**GOAL OF THE EXERCISE:** Some entries follow. Reproduce exactly the lines starting at the one with "left hip: (344, 504, 3)" and stopping after the one with "right shoulder: (375, 363, 3)".

**RAW DATA:**
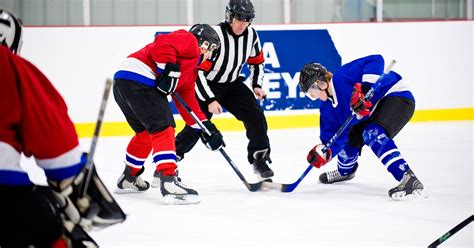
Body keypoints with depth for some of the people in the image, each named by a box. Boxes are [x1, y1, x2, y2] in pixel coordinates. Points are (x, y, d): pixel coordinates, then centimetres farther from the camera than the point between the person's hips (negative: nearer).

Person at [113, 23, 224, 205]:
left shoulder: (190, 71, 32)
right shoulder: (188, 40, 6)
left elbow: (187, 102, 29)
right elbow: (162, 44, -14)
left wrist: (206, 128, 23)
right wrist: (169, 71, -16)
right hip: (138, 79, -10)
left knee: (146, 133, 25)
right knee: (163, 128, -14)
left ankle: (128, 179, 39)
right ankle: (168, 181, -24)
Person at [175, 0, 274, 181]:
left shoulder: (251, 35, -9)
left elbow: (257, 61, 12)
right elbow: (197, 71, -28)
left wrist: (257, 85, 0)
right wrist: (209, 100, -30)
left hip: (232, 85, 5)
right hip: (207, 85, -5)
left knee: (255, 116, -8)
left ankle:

---

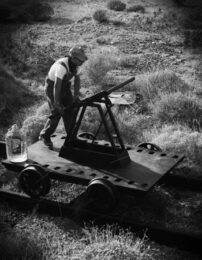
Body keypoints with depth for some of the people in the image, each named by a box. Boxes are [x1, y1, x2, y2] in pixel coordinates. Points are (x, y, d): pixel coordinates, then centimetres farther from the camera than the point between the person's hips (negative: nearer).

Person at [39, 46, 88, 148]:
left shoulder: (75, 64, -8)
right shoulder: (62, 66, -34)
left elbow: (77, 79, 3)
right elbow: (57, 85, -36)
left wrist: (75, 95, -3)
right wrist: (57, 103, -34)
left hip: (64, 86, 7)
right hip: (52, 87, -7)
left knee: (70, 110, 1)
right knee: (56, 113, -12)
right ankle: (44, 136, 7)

* * *

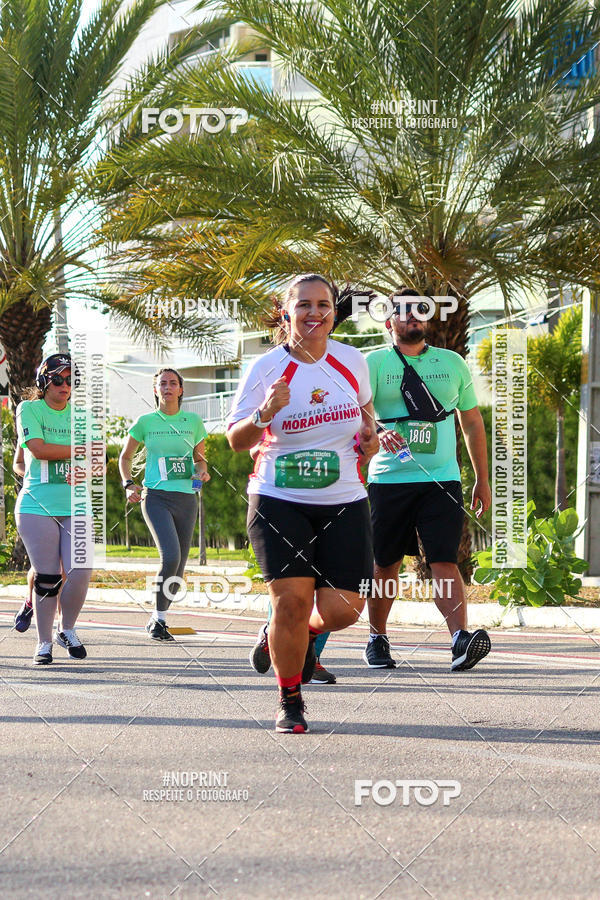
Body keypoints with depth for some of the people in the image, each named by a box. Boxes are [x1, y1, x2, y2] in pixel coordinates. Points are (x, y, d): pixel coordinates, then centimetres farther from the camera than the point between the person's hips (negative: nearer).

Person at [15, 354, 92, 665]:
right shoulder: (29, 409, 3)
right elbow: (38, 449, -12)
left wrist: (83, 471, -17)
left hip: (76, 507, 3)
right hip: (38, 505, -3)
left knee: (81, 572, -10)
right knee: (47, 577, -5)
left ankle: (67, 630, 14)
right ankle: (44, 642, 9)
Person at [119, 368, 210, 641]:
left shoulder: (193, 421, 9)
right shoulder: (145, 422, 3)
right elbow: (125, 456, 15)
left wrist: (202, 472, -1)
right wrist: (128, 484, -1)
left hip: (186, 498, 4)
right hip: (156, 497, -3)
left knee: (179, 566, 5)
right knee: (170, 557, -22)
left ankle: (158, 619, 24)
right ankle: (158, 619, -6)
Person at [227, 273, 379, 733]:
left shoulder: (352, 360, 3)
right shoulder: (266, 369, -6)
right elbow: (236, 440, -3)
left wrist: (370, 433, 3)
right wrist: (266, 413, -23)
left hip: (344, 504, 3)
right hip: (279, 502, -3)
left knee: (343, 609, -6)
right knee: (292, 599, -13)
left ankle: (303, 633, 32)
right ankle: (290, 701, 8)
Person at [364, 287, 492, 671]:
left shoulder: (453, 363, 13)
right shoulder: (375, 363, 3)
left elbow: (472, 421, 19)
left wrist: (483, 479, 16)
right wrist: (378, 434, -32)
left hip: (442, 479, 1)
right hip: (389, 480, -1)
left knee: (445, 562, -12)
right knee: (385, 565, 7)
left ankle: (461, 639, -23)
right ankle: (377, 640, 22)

**TASK OUTPUT:**
left hip: (344, 504, 3)
right hip: (279, 502, -3)
left knee: (343, 609, -6)
right knee: (292, 599, -13)
left ankle: (303, 633, 32)
right ankle: (290, 701, 8)
Person at [364, 287, 492, 671]:
left shoulder: (453, 363, 13)
right shoulder: (375, 363, 3)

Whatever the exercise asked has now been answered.